Patients expressing variant genotypes in both SNPs; IMPDH II T3757C and UGT1A9 T275A had lower MPA AUC with mean 42.46(×103) ± 17.07(×103) and 50.52(×103) ± 16.45(×103), respectively compared with mean of patients expressing wild genotypes 711.10(×103) ± 514.43(×103) and 874.56(×103) ± 483.82(×103), respectively (p<0.001).
We found a significant negative correlation between the CXCL10 and MPA AUC (p<0.001).
Multivariate linear regression was done considering (IMPDHII T3757Cand UGT1A9 T275A) as well as urea, creatinine, eGFR and CXCL10 as confounding factors while MPA AUC as dependent variable.
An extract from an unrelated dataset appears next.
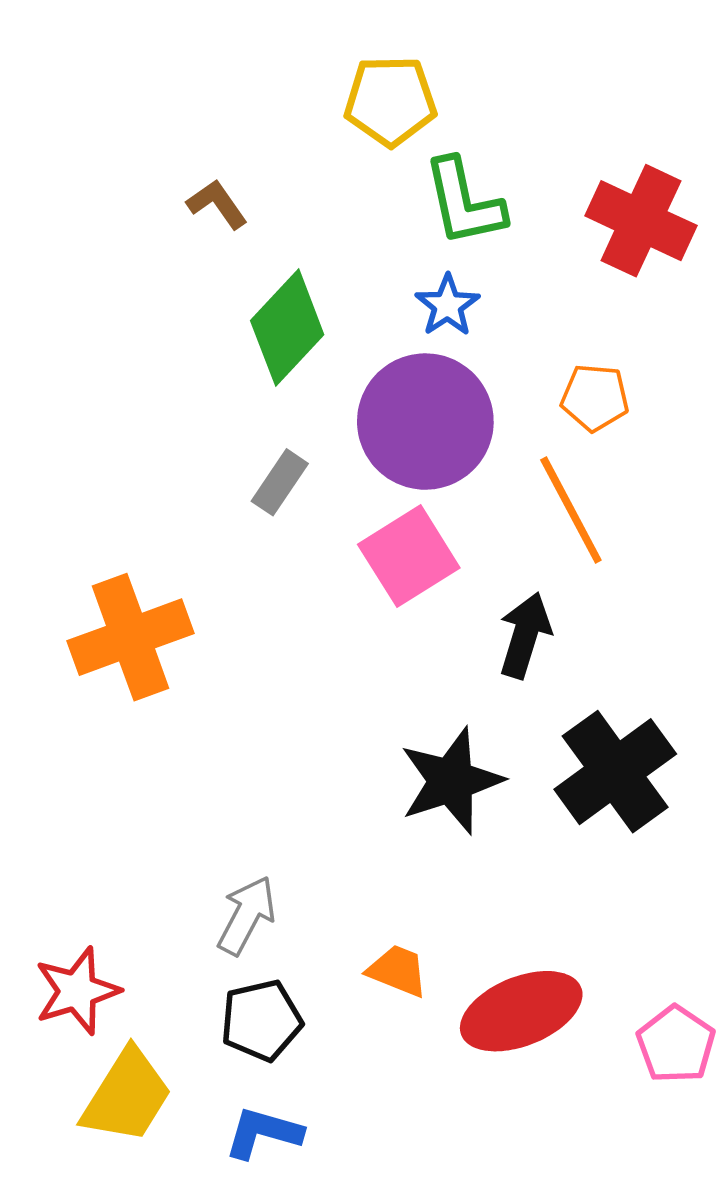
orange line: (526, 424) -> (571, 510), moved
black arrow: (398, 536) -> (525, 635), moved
UGT1A9 T275A was the strongest predictive parameters for lower MPA AUC followed by CXCL10 then IMPDHII T3757C and lowest one was creatinine (t= 6.562, 3.786, 3.757 and 3.725, p <0.001, <0.001, 0.001 and 0.001, respectively).
from the current study we concluded that renal transplant recipients should be genotyped before taking MPA to prevent renal allograft rejection. Graft could be monitored by urinary level of CXCL10 with high specificity and sensitivity.